Threshold transactions are transactions that, by reaching or exceeding a defined monetary value, trigger specific anti-money-laundering obligations. The key point for UK firms is that the UK regime works differently from regimes such as the United States. There is no general mandatory cash-transaction reporting threshold in the UK; instead, certain thresholds trigger customer due diligence, and large cash movements are treated as risk indicators within a risk-based system.
UK thresholds that trigger obligations
Under the Money Laundering Regulations 2017, customer due diligence must be carried out for occasional transactions of EUR 15,000 or more under Regulation 27(2). Businesses trading in goods become “high-value dealers”, and therefore regulated, when they make or receive cash payments of EUR 10,000 or more under Regulation 14. These thresholds trigger due diligence; they are not automatic reporting triggers.
Why the distinction matters
In the US, a cash transaction over USD 10,000 generates a mandatory Currency Transaction Report regardless of suspicion.
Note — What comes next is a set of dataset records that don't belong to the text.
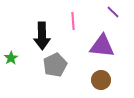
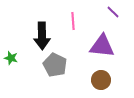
green star: rotated 24 degrees counterclockwise
gray pentagon: rotated 20 degrees counterclockwise
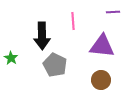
purple line: rotated 48 degrees counterclockwise
green star: rotated 16 degrees clockwise
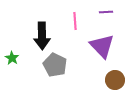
purple line: moved 7 px left
pink line: moved 2 px right
purple triangle: rotated 40 degrees clockwise
green star: moved 1 px right
brown circle: moved 14 px right
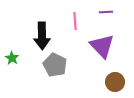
brown circle: moved 2 px down
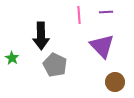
pink line: moved 4 px right, 6 px up
black arrow: moved 1 px left
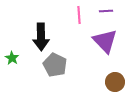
purple line: moved 1 px up
black arrow: moved 1 px down
purple triangle: moved 3 px right, 5 px up
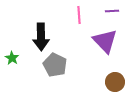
purple line: moved 6 px right
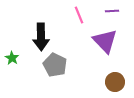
pink line: rotated 18 degrees counterclockwise
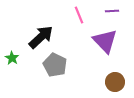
black arrow: rotated 132 degrees counterclockwise
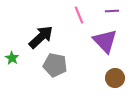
gray pentagon: rotated 15 degrees counterclockwise
brown circle: moved 4 px up
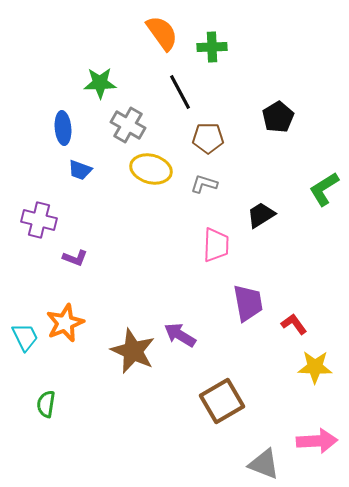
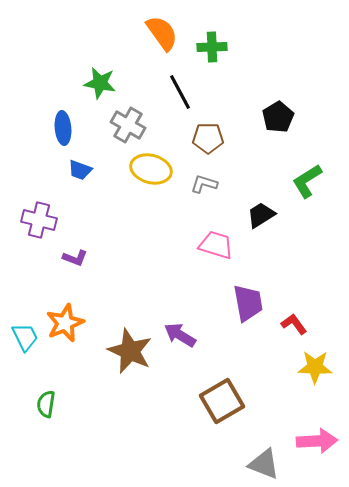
green star: rotated 12 degrees clockwise
green L-shape: moved 17 px left, 8 px up
pink trapezoid: rotated 75 degrees counterclockwise
brown star: moved 3 px left
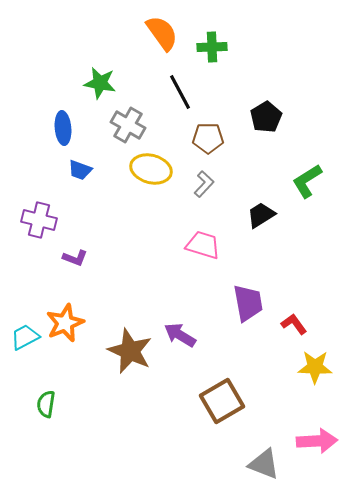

The UK takes a suspicion-based approach: under the Proceeds of Crime Act 2002, a regulated firm must report where it knows or suspects, or has reasonable grounds to suspect, money laundering, whatever the amount. A large cash deposit is therefore a red flag that should prompt enhanced scrutiny and may lead to a Suspicious Activity Report, but the threshold itself does not compel a report. Staff trained on US rules can wrongly assume an automatic filing duty, so this is an important training point.
Who it applies to
All regulated-sector firms under the MLRs 2017, and particularly high-value dealers and cash-intensive businesses.